Transcription of an VoxEU audio interview []

Romesh Vaitilingam: Welcome to Vox Talks, a series of audio interviews with leading economists from around the world. My name is Romesh Vaitilingam and today's interview is with Professor Amar Bhidé from Columbia University.

We met in London in November 2008 where we spoke about his recently published book, The Venturesome Economy: How Innovation Sustains Prosperity in a More Connected World. He began by explaining what he meant by the term the ‘venturesome economy’.

Amar Bhidé: I use the term ‘venturesome economy’ in contrast to simply a technologically focused economy. So, there is this train of thought in Western Europe and in the United States which says, all we need to do to prosper in a world where we are facing immense competition from China and India is to crank up our high-level scientific and technological capabilities.

And I say that's precisely the wrong thing to do in response to increased competition and particularly in response to the increased production of science and research coming out of China and India, because what's really important is the venturesomeness of innovators and users of innovations to take advantage of products and services that are derived from high-level science and engineering.

And that we should really be thinking about enhancing and protecting and nurturing our capacity to take advantage of high-level technology and science in an entrepreneurial venturesome sort of way rather than training more engineers, training more scientists, increasing our R&D budgets.

Romesh: So, that's your starting point is, really, to look at the fear of China and India, the fear that’s in the US now of falling behind?

Amar: Or and has been that in Europe for the longest time as well. In Europe, the concern has been more about falling behind the US and Japan. And the Lisbon agenda, which says that Europe must increase its R&D spending, is the initiatives to train more engineers, to start a European Institute of Technology. So, that's long been a train of thought in Europe and it's periodically flared up in the United States.

* Entries provided

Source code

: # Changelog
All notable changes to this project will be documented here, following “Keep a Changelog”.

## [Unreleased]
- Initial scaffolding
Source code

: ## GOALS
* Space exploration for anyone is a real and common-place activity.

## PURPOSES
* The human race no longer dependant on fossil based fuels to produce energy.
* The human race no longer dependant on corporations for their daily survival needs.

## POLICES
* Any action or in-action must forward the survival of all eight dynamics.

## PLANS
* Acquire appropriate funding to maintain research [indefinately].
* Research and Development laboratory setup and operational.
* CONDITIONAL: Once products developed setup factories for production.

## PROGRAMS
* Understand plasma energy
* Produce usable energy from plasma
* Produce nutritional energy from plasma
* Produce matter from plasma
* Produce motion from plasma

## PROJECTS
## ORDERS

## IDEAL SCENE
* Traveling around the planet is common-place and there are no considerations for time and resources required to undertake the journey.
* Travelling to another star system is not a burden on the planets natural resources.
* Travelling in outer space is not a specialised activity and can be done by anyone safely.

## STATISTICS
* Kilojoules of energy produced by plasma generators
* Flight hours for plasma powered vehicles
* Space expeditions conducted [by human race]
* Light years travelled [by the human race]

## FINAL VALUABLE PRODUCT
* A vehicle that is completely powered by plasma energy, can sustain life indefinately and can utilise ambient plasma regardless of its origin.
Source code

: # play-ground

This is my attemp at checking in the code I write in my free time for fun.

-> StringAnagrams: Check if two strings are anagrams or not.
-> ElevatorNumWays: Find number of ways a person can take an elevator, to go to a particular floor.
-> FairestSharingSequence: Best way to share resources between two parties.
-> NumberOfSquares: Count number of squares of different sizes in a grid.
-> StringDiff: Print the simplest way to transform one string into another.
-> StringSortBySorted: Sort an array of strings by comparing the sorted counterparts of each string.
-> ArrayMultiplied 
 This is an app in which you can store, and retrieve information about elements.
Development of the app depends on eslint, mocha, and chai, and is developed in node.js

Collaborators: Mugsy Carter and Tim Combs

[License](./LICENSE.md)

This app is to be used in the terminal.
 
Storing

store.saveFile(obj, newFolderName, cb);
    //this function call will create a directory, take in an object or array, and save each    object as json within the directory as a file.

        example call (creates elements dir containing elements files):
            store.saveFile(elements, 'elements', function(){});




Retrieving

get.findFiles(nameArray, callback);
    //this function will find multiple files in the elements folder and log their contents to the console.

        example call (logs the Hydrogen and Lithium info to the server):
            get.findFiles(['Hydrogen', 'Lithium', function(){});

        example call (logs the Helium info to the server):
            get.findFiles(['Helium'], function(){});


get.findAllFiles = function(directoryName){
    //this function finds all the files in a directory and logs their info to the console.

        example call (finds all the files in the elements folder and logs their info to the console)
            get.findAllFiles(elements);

* Task requirements
Could you copy out the passage of the interview transcript from "And I say that's" up to and including "science and engineering."?

* Expected answer
And I say that's precisely the wrong thing to do in response to increased competition and particularly in response to the increased production of science and research coming out of China and India, because what's really important is the venturesomeness of innovators and users of innovations to take advantage of products and services that are derived from high-level science and engineering.